多溴联苯醚（PBDEs）是一类重要的持久性有机污染物，由于其对环境的影响而受到越来越多的关注。研究了纳米钯修饰ZnIn2S4微球对2,2 ',4,4 ' -四溴联苯醚（BDE-47）的高效降解。以甲醇为溶剂，N，N-二异丙基乙胺为空穴牺牲剂，在可见光（λ > 420 nm）照射下，BDE-47的最佳钯负载为0.1%，降解效率为99%，在3 h内的最快反应速率为2.252 h−1。

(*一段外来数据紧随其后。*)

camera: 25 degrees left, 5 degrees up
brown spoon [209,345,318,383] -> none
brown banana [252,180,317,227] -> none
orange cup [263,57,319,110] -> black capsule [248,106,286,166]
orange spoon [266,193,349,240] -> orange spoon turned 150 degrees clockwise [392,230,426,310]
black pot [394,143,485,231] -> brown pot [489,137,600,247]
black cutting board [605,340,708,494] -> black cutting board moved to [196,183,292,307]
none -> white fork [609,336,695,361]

纳米pd修饰显著增强了光生载流子在ZnIn2S4中的迁移，从而提高了BDE-47的去除效率。BDE-47的降解途径涉及分步脱溴，光生电子是启动还原性脱溴过程的主要活性物质。BDE-47还原主要生成2,4,4 ' -三溴联苯醚（BDE-28）。密度泛函理论计算表明，在BDE-47中，纳米Pd与CBr键相互作用，尤其是邻c - br键，其对纳米Pd的亲和力比旁位的CBr键更强。这是促进有效和优先去除邻位溴原子的关键因素。该研究强调了Pd/ZnIn2S4复合材料在光催化去除卤化环境污染物方面的巨大潜力。

本文章由计算机程序翻译，如有差异，请以英文原文为准。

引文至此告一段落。